### What is needed
Throughout the listing that follows, find each line with the word "this" and copy it.

### Available data
● ● ●

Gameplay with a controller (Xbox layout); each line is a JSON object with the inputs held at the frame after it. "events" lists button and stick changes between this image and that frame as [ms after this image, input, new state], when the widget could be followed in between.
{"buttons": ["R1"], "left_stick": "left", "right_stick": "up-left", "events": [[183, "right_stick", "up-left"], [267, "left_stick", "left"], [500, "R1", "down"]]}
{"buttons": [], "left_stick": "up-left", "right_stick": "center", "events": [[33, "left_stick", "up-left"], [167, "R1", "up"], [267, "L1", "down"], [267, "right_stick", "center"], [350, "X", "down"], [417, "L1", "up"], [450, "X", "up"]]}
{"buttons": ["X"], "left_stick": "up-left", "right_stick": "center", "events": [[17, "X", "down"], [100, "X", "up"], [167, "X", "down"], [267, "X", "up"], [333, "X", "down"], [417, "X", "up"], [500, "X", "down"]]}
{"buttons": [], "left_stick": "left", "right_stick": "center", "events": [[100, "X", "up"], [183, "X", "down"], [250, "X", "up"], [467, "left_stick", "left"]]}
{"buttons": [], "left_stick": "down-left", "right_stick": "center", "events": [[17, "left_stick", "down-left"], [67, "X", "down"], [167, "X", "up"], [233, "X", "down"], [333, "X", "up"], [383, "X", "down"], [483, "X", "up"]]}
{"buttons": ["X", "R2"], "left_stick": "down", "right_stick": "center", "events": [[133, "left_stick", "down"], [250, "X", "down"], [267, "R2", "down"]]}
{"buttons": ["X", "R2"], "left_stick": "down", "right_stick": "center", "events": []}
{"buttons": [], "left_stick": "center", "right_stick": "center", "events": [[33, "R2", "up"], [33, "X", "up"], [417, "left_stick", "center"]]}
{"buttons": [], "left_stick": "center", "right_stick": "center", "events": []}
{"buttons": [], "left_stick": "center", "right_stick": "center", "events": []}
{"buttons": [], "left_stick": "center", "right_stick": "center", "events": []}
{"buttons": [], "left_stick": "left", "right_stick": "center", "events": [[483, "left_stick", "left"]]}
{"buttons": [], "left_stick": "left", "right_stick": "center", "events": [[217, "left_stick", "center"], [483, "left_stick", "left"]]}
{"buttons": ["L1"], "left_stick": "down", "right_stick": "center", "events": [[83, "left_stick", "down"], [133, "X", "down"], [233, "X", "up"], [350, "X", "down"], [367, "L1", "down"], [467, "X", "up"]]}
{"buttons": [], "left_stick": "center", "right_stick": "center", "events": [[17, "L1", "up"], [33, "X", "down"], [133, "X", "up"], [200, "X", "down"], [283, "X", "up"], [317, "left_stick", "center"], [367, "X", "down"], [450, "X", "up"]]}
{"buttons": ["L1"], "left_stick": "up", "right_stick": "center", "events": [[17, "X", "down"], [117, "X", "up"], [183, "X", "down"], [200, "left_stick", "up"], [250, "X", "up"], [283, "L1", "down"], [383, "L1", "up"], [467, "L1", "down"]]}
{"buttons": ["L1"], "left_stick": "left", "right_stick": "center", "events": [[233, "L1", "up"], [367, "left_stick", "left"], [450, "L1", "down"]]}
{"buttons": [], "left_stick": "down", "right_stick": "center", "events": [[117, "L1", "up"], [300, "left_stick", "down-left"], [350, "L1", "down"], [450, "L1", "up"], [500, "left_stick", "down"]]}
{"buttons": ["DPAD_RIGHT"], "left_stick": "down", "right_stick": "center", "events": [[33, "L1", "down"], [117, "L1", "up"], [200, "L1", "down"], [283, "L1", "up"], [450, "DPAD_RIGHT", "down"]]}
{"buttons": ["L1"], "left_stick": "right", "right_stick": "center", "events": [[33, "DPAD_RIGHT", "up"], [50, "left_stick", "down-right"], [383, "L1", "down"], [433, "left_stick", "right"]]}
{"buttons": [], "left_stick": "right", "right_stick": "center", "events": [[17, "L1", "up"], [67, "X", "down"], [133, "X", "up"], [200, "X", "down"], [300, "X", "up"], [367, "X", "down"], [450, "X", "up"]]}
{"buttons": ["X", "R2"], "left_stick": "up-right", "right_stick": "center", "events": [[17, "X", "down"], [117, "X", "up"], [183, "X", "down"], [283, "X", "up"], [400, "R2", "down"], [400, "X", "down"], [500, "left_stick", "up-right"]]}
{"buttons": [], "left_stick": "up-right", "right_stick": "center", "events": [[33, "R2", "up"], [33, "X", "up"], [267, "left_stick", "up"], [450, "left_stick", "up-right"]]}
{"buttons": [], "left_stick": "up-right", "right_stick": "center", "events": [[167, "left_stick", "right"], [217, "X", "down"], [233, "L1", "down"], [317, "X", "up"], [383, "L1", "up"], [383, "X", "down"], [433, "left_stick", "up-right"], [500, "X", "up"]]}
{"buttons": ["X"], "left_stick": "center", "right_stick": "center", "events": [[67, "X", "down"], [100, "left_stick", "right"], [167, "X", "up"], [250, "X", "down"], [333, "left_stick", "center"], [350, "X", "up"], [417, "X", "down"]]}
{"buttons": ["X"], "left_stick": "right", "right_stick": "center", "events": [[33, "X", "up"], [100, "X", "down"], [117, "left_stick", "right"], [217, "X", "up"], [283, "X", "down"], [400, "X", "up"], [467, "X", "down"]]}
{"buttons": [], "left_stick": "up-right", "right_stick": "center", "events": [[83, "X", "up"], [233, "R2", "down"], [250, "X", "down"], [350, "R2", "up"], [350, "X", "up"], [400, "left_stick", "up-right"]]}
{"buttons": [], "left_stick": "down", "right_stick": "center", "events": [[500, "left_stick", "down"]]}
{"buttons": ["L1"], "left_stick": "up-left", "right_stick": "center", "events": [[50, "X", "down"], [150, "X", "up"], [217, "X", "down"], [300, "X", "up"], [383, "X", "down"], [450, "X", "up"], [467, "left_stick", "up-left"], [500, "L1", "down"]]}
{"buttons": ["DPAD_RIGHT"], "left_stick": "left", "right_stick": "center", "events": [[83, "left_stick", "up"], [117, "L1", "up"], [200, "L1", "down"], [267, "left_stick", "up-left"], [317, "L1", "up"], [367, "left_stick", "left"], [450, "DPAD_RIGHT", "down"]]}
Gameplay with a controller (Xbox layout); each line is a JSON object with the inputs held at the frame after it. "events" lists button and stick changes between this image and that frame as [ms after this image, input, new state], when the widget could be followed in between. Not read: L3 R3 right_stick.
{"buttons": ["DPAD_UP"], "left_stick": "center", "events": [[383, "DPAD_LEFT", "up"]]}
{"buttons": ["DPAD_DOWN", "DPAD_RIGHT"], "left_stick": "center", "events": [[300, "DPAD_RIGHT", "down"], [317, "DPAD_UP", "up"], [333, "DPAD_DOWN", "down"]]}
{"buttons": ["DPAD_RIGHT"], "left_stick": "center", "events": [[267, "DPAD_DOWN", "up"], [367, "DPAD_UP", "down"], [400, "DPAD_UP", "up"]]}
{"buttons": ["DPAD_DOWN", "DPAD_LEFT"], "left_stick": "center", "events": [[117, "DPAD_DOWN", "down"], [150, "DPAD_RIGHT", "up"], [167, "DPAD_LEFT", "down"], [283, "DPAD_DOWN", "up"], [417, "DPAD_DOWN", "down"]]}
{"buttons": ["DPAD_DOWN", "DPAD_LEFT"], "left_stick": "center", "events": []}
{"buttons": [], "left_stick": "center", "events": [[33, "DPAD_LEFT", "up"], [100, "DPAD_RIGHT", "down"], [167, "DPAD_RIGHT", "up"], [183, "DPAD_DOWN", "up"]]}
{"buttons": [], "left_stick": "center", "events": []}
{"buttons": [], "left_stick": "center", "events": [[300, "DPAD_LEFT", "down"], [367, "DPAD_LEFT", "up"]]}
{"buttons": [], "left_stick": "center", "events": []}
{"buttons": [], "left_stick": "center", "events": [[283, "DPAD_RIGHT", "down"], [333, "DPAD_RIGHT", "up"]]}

● ● ●

### Written answer
Gameplay with a controller (Xbox layout); each line is a JSON object with the inputs held at the frame after it. "events" lists button and stick changes between this image and that frame as [ms after this image, input, new state], when the widget could be followed in between.
Gameplay with a controller (Xbox layout); each line is a JSON object with the inputs held at the frame after it. "events" lists button and stick changes between this image and that frame as [ms after this image, input, new state], when the widget could be followed in between. Not read: L3 R3 right_stick.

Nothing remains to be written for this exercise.